[Source texts of formatted documents]
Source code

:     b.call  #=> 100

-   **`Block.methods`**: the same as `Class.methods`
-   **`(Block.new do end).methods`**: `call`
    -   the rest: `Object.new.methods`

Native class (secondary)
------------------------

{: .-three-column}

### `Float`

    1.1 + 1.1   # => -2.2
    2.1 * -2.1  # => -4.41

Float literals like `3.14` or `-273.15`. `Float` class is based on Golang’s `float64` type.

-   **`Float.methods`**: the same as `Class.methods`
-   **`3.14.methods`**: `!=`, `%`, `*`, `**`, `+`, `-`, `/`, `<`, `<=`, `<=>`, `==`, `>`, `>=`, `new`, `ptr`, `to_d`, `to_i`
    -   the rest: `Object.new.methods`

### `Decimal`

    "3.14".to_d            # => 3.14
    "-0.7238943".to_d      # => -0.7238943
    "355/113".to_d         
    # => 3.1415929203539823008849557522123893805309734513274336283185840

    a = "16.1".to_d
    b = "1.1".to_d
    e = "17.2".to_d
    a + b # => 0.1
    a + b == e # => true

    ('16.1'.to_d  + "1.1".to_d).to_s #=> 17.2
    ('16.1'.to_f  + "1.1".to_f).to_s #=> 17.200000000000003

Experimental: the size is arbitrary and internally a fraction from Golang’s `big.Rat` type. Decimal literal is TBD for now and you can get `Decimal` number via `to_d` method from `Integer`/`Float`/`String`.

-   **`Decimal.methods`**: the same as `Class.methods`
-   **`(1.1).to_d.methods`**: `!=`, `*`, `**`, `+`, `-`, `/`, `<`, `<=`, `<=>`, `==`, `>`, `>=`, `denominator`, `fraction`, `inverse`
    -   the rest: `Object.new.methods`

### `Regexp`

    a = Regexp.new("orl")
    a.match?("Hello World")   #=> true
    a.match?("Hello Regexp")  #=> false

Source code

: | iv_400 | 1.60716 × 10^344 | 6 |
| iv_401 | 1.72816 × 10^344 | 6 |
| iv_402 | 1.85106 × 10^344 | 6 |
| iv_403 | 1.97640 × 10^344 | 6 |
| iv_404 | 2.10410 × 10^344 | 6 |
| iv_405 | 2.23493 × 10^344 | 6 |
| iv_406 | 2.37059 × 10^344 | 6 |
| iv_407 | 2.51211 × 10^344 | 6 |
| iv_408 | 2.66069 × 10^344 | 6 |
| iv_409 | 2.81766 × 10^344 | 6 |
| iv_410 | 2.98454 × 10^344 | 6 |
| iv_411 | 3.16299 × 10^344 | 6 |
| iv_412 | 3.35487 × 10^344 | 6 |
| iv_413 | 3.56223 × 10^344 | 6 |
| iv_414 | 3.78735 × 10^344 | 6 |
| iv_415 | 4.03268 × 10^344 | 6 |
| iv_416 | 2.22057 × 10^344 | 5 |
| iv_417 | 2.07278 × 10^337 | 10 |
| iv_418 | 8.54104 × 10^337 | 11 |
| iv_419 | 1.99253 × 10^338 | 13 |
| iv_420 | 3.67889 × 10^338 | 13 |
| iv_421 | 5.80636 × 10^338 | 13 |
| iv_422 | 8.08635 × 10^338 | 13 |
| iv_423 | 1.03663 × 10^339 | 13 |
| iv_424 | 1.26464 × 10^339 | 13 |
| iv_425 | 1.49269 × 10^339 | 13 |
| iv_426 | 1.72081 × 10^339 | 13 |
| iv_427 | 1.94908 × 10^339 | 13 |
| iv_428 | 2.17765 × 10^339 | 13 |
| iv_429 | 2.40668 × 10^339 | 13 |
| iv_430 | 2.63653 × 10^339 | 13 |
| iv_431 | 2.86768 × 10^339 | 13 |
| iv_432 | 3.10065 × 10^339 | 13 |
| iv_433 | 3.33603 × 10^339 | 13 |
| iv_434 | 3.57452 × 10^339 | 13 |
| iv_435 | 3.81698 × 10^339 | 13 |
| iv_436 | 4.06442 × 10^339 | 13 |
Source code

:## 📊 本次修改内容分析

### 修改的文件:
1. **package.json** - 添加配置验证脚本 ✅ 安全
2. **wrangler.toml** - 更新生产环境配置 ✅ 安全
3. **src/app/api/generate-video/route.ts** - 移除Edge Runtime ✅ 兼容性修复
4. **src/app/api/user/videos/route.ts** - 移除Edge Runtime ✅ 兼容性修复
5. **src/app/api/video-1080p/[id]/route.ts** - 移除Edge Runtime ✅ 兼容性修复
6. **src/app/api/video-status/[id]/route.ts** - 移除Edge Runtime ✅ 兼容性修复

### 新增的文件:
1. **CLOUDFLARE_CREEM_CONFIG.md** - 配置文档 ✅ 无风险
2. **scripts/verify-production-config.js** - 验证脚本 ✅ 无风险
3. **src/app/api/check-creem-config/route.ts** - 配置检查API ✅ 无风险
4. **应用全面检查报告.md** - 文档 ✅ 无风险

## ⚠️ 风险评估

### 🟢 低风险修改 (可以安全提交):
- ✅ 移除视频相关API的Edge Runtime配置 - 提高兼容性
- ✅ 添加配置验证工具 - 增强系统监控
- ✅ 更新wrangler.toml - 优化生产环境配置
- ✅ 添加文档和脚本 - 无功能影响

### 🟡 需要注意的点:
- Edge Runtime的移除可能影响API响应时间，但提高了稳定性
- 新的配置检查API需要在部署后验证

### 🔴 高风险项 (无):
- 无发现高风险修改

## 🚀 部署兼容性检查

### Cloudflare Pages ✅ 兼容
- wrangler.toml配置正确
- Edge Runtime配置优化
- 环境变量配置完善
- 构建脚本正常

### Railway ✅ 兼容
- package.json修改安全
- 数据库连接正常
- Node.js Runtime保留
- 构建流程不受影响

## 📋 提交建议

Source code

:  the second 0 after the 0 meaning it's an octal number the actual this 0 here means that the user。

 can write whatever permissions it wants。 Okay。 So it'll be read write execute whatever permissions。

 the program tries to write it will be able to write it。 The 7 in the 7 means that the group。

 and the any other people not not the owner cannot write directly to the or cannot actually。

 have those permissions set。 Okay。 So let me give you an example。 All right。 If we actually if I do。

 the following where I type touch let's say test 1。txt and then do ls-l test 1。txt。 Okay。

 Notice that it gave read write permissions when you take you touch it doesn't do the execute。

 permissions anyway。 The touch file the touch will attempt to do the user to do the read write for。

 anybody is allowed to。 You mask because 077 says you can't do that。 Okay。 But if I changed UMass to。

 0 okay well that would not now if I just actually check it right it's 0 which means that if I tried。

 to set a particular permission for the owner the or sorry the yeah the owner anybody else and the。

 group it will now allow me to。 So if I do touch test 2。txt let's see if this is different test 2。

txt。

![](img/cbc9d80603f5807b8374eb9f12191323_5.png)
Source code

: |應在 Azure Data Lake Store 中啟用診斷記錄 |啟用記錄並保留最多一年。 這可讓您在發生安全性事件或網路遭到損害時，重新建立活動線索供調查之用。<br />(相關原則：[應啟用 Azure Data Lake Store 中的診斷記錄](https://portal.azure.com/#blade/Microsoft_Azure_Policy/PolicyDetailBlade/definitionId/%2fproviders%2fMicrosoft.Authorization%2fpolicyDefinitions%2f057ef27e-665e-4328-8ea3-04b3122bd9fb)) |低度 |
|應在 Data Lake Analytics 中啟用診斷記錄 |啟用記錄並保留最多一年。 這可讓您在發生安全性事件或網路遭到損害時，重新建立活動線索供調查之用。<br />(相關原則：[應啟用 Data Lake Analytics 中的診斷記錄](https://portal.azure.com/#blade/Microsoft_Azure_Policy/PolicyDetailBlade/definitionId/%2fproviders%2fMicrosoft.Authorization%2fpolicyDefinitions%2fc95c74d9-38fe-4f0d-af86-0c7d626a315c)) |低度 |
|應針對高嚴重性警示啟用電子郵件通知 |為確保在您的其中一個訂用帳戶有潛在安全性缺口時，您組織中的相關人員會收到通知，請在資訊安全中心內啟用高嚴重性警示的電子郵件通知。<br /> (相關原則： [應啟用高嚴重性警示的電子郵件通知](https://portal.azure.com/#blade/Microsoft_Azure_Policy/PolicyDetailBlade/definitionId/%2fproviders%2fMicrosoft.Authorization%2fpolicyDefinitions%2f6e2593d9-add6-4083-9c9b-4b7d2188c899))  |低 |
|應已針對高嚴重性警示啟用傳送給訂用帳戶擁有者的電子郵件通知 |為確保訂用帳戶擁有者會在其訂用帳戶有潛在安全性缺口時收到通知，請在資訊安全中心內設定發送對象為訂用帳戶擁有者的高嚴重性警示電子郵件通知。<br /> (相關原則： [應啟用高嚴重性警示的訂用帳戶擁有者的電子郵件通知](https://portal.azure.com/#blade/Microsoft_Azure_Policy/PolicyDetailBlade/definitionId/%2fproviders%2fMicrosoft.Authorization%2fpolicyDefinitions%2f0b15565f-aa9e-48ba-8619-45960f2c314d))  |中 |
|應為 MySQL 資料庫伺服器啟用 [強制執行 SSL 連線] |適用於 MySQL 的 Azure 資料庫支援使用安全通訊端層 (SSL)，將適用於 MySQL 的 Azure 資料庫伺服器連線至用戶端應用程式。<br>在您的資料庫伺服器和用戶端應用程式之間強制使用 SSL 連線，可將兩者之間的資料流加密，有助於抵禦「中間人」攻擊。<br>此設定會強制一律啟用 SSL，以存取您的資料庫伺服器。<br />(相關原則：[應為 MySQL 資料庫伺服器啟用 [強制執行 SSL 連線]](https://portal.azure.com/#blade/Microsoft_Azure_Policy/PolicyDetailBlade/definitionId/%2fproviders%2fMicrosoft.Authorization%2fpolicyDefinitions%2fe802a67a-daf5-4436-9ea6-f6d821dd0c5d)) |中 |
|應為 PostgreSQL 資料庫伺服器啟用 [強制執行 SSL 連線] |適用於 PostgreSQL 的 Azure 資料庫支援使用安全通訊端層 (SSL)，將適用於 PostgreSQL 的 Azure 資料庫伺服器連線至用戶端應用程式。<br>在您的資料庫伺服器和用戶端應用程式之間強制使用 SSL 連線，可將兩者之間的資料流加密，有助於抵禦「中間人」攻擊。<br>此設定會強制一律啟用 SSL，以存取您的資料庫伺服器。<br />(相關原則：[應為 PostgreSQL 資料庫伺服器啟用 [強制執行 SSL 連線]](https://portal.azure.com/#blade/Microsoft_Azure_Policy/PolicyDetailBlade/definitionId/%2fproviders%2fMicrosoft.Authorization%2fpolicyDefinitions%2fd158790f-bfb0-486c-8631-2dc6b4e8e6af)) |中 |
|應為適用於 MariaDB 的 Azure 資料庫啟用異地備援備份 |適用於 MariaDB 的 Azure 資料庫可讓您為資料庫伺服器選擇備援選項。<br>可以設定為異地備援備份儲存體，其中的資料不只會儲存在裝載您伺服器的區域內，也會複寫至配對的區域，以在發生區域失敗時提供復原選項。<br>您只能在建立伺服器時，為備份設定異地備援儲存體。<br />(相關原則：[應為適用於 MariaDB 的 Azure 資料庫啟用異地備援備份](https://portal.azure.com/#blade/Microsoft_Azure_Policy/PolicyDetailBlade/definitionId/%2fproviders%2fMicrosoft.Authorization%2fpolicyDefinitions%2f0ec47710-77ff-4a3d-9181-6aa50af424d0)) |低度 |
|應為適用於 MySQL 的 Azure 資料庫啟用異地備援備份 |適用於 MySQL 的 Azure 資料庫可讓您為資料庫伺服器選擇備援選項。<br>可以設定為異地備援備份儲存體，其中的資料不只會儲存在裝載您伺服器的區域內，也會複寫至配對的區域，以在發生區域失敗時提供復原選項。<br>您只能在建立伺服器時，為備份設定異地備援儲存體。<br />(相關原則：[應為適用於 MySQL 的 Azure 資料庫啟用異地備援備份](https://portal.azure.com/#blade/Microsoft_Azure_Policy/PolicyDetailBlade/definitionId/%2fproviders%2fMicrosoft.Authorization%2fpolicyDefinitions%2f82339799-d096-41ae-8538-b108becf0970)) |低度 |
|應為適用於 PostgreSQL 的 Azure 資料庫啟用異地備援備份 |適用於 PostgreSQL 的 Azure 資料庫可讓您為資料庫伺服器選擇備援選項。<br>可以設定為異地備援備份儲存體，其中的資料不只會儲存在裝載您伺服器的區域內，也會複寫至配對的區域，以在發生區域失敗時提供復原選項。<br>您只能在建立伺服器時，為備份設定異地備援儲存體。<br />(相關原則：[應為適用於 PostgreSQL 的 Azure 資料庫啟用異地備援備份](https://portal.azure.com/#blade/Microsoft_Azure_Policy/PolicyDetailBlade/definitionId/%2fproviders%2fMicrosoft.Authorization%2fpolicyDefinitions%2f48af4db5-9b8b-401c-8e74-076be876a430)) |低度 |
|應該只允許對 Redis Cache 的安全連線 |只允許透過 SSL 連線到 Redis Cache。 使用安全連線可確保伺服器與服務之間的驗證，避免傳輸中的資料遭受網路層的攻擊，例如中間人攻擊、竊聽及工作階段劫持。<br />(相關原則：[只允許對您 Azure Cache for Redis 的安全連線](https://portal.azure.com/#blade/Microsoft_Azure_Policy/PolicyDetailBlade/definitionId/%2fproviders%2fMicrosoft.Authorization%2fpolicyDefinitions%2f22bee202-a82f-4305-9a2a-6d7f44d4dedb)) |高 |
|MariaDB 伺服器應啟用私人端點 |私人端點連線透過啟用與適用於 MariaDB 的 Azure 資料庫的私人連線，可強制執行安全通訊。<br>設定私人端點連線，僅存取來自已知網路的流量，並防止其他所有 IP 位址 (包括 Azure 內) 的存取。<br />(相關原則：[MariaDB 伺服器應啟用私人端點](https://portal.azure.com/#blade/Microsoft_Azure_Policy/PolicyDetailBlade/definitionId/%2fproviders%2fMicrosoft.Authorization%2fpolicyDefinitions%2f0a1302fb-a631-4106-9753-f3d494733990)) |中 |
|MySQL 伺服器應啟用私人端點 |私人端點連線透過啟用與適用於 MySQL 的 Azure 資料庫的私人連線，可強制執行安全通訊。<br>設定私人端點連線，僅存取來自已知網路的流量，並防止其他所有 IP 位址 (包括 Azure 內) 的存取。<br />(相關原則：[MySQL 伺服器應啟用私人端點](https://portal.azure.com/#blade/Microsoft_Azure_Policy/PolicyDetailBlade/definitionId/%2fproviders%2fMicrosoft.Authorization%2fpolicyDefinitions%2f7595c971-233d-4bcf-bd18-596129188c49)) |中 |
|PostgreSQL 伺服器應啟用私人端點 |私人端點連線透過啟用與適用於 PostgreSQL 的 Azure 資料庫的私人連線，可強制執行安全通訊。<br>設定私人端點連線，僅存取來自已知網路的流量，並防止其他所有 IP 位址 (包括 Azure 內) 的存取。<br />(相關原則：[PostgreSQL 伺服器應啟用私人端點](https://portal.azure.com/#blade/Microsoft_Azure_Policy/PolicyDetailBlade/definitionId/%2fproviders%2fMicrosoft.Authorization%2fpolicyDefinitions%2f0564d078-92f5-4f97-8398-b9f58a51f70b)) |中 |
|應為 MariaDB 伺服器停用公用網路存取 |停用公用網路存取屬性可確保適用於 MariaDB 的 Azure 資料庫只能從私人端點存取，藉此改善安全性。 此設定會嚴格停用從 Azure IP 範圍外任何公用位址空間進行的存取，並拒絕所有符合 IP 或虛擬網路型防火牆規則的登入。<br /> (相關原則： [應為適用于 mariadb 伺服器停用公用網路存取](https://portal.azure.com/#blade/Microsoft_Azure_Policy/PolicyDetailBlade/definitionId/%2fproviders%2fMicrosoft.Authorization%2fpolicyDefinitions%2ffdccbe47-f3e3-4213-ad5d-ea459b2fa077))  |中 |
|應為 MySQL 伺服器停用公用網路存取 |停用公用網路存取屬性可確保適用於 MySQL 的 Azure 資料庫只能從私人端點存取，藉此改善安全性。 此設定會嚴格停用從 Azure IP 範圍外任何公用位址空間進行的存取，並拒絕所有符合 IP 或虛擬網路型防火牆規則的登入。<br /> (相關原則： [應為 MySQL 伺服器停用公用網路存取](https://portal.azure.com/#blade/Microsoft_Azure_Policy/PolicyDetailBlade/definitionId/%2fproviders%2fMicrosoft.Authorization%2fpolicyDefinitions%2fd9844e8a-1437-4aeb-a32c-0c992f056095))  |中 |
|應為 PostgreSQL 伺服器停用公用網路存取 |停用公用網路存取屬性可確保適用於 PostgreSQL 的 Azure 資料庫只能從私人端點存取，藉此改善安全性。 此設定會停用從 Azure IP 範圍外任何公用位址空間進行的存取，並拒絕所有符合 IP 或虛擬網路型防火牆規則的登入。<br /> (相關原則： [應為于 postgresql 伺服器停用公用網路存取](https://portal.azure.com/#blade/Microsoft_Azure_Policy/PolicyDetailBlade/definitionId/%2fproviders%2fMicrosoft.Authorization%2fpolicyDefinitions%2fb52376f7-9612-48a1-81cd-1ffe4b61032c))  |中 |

YOUR INSTRUCTIONS
Would you output, unchanged, each line from the start of the records to the line that holds "3.35487 × 10^344 | 6 |", both included and nothing else?

ANSWER TO THE PROBLEM
Source code

:     b.call  #=> 100

-   **`Block.methods`**: the same as `Class.methods`
-   **`(Block.new do end).methods`**: `call`
    -   the rest: `Object.new.methods`

Native class (secondary)
------------------------

{: .-three-column}

### `Float`

    1.1 + 1.1   # => -2.2
    2.1 * -2.1  # => -4.41

Float literals like `3.14` or `-273.15`. `Float` class is based on Golang’s `float64` type.

-   **`Float.methods`**: the same as `Class.methods`
-   **`3.14.methods`**: `!=`, `%`, `*`, `**`, `+`, `-`, `/`, `<`, `<=`, `<=>`, `==`, `>`, `>=`, `new`, `ptr`, `to_d`, `to_i`
    -   the rest: `Object.new.methods`

### `Decimal`

    "3.14".to_d            # => 3.14
    "-0.7238943".to_d      # => -0.7238943
    "355/113".to_d         
    # => 3.1415929203539823008849557522123893805309734513274336283185840

    a = "16.1".to_d
    b = "1.1".to_d
    e = "17.2".to_d
    a + b # => 0.1
    a + b == e # => true

    ('16.1'.to_d  + "1.1".to_d).to_s #=> 17.2
    ('16.1'.to_f  + "1.1".to_f).to_s #=> 17.200000000000003

Experimental: the size is arbitrary and internally a fraction from Golang’s `big.Rat` type. Decimal literal is TBD for now and you can get `Decimal` number via `to_d` method from `Integer`/`Float`/`String`.

-   **`Decimal.methods`**: the same as `Class.methods`
-   **`(1.1).to_d.methods`**: `!=`, `*`, `**`, `+`, `-`, `/`, `<`, `<=`, `<=>`, `==`, `>`, `>=`, `denominator`, `fraction`, `inverse`
    -   the rest: `Object.new.methods`

### `Regexp`

    a = Regexp.new("orl")
    a.match?("Hello World")   #=> true
    a.match?("Hello Regexp")  #=> false

Source code

: | iv_400 | 1.60716 × 10^344 | 6 |
| iv_401 | 1.72816 × 10^344 | 6 |
| iv_402 | 1.85106 × 10^344 | 6 |
| iv_403 | 1.97640 × 10^344 | 6 |
| iv_404 | 2.10410 × 10^344 | 6 |
| iv_405 | 2.23493 × 10^344 | 6 |
| iv_406 | 2.37059 × 10^344 | 6 |
| iv_407 | 2.51211 × 10^344 | 6 |
| iv_408 | 2.66069 × 10^344 | 6 |
| iv_409 | 2.81766 × 10^344 | 6 |
| iv_410 | 2.98454 × 10^344 | 6 |
| iv_411 | 3.16299 × 10^344 | 6 |
| iv_412 | 3.35487 × 10^344 | 6 |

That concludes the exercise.